The most annoying thing about the establishment’s ongoing obsession with maintaining the status quo, and supporting and bailing out older and larger companies?
Dinosaurs don’t create jobs.
From the Economist:
Research funded by the Kauffman Foundation shows that between 1980 and 2005 all net new private-sector jobs in America were created by companies less than five years old. “Big firms destroy jobs to become more productive. Small firms need people to find opportunities to scale. That is why they create jobs,” says Carl Schramm, the foundation’s president.
And it doesn’t stop there.
In the US, small business (less than 500 employees) accounts for around half the GDP and more than half the employment. Regarding small business, the top job provider is those with fewer than 10 employees, and those with 10 or more but fewer than 20 employees comes in as the second, and those with 20 or more but fewer than 100 employees comes in as the third.

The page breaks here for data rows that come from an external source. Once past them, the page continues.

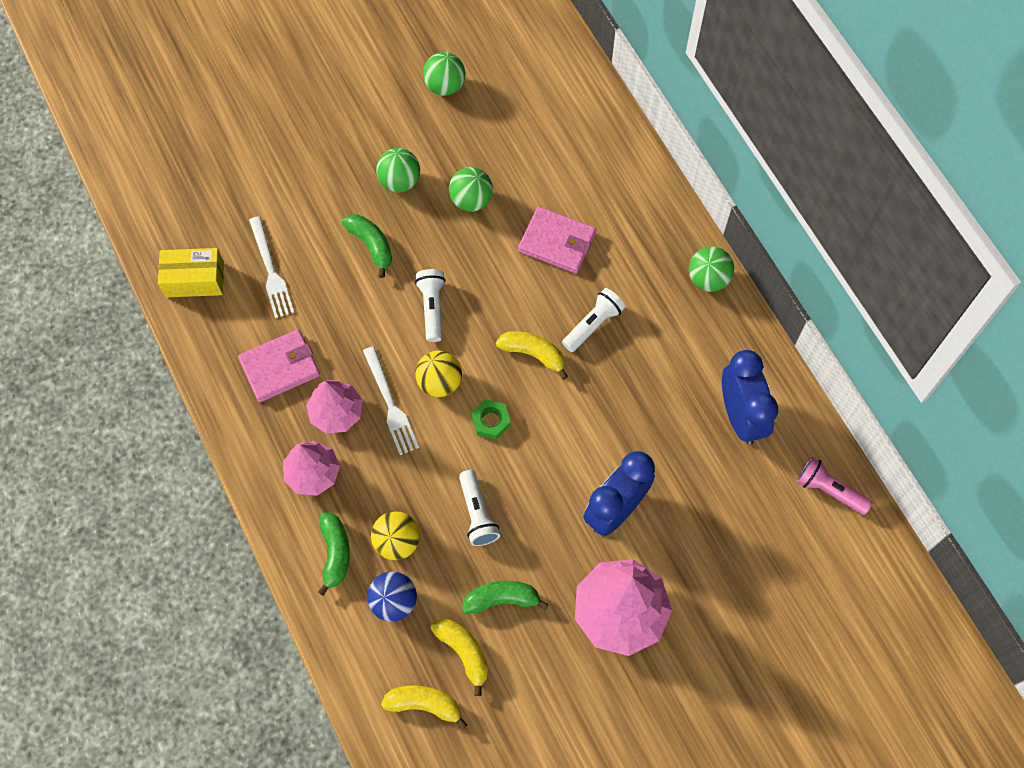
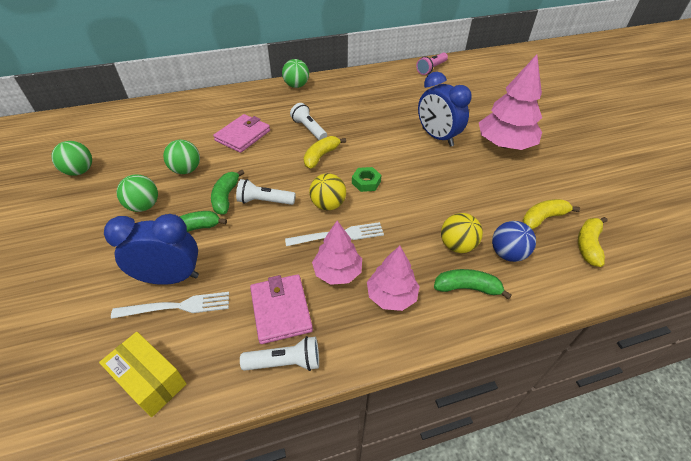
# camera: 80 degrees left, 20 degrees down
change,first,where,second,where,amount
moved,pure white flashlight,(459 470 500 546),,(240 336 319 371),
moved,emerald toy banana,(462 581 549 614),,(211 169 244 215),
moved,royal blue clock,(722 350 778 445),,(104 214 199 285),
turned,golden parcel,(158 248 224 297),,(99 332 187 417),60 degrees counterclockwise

And government spending today (aside from all the bailouts) hugely favours big business over small business.
From the New York Times:
If you want to understand why cutting the deficit is so hard, you can’t do much better than to look at the Business Roundtable.
The roundtable is one of the more moderate big-business lobbying groups. Its president is John Engler, the former Michigan governor, and its incoming chairman is James McNerney, the chief executive of Boeing. When roundtable officials talk about the deficit, they use sober, common-sense language that can make them sound more reasonable than either political party.
But the roundtable is actually part of the problem.
Rhetoric aside, it consistently lobbies for a higher deficit. The roundtable defends corporate tax loopholes and even argues for new ones. It pushes for a lower corporate tax rate. It favors the permanent extension of the Bush tax cuts. It opposes a reduction in the tax subsidy for health insurance, a reduction that was part of the 2009 health reform bill. Oh, and the roundtable also favors new spending on roads, bridges and other infrastructure.
When will government stop helping big business, and let smaller and newer businesses — the biggest jobs creators — have their share of the pie?